Ramifications of small + unbalanced group sizes, small number of groups for fixed & random effects models?

Question

I have a variable (call it 'group') that I would like to treat as a random effect in a logistic regression. However, the number of groups is small (9 groups, larger than the recommended absolute minimum of 5 but not by much), and the sample size in each group is small and unbalanced (one group <10 observations, four groups 30-40 observations, two groups 70-90 observations, two groups 100+ observations). (I am primarily interested in the effects of the other predictors in the regression, not 'group').

I notice that if I treat 'group' as a fixed effect rather than as a random effect, it has only a minor impact on the results - standard errors of the predictors I care about are slightly smaller, and their coefficients are slightly closer to zero, when 'group' is treated as a random rather than a fixed effect, but effectively the same results.

Which predictors come out significant are also the same regardless of whether I treat 'group' as a fixed or random effect, but they change if I exclude 'group' from the model altogether.

So my question is: In a situation where initial considerations suggest that a variable should be treated as a random effect, but there are small + unbalanced group sizes as in my example (for a smallish but acceptable number of groups), and the researcher is interested in the betas of the significant predictors: is it advisable to 'back off' to a model that treats the group variable as a fixed effect, or perhaps even to a model that does not include the group variable at all?

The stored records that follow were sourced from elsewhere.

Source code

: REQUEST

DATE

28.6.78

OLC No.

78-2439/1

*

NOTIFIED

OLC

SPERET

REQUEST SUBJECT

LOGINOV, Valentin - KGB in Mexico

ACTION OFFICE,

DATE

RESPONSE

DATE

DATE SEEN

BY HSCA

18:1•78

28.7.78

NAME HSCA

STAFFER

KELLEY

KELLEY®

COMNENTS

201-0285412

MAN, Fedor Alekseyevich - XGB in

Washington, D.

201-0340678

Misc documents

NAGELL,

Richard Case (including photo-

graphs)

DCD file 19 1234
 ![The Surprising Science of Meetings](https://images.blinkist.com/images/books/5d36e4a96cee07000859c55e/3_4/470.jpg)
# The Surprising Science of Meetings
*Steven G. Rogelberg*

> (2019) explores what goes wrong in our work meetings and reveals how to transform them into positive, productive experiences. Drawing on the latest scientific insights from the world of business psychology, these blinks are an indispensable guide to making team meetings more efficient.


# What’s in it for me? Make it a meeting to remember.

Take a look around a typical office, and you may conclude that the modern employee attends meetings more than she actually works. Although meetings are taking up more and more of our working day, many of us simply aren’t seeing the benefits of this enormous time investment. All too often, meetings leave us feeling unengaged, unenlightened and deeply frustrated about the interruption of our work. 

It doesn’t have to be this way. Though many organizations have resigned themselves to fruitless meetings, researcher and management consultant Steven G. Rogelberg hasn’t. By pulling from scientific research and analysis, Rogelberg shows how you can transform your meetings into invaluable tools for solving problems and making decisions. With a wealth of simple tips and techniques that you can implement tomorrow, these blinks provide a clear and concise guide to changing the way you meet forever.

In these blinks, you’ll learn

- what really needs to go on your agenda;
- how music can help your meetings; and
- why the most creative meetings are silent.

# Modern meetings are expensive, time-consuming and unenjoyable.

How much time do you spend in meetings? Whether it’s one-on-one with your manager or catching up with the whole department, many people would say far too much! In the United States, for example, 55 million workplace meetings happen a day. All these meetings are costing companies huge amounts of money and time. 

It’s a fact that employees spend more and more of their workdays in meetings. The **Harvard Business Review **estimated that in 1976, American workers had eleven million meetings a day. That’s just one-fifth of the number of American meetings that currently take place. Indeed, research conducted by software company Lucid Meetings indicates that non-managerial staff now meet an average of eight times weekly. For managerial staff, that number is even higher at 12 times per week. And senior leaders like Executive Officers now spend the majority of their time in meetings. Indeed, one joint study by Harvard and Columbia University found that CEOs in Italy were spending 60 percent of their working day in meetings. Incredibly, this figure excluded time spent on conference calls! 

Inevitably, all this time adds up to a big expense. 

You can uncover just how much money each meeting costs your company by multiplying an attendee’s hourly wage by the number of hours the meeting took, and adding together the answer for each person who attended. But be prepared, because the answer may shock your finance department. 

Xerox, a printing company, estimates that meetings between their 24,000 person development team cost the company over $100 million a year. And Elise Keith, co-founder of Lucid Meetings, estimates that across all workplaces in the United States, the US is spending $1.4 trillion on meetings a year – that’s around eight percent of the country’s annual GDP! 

If not, what caveats should be included with the interpretation of the random effects model (i.e., would it be accurate to state that standard errors are likely to be underestimated, and may be closer to those of a model that does not include the group variable)?

Answer 1

Mixed models are good at coping with unbalanced designs. This is one of their advantages compared to other approaches such as ANOVA-type models. So I would not worry about this.

You mention small group sizes, but the numbers you mention, are not, in my opinion, small. You will see in my answer to your other question that I was simulating data with maximum group sizes of 6 or 7 even in the second "large" simulation. Again. mixed models are very robust to small group sizes. In another answer, I showed that the mimumum cluster size is 1, under some mild assumptions.

Small numbers of groups is a bit more of a problem because the random effects are treated as multinormally distributed so if you had, for example, 2 groups, it is obviously folly to treat them as random as there could be no hope of obtaining a sensible estimate for a normally distributed variable from a sample size of 2. There is some consensus around 6 being perhaps the minimum. Of course all situations are different and your mileage may vary. With 9 groups I think you are fine, but I would certainly explore the fixed effects model, and compare the results of interest. If there is meaningful differences then you would have quite an interesting problem. In that case I would probably report the results of both models.

Lastly, try not to be too concerned with "significant" predictors. Effect sizes are far more important. Statistical significance depends a great deal on things like sample size, and is arbitrary (you might mistakenly discard an important variable because it's p value was 0.050001 while retain one that should not have been there in the first place because it's p -value was 0.04999). Covariates should be included in your model based on sound clinical / expert knowledge, ideally informed by a principled approach such as a DAG in order to avoid over-adjustment and erroneously conditioning on mediators or colliders.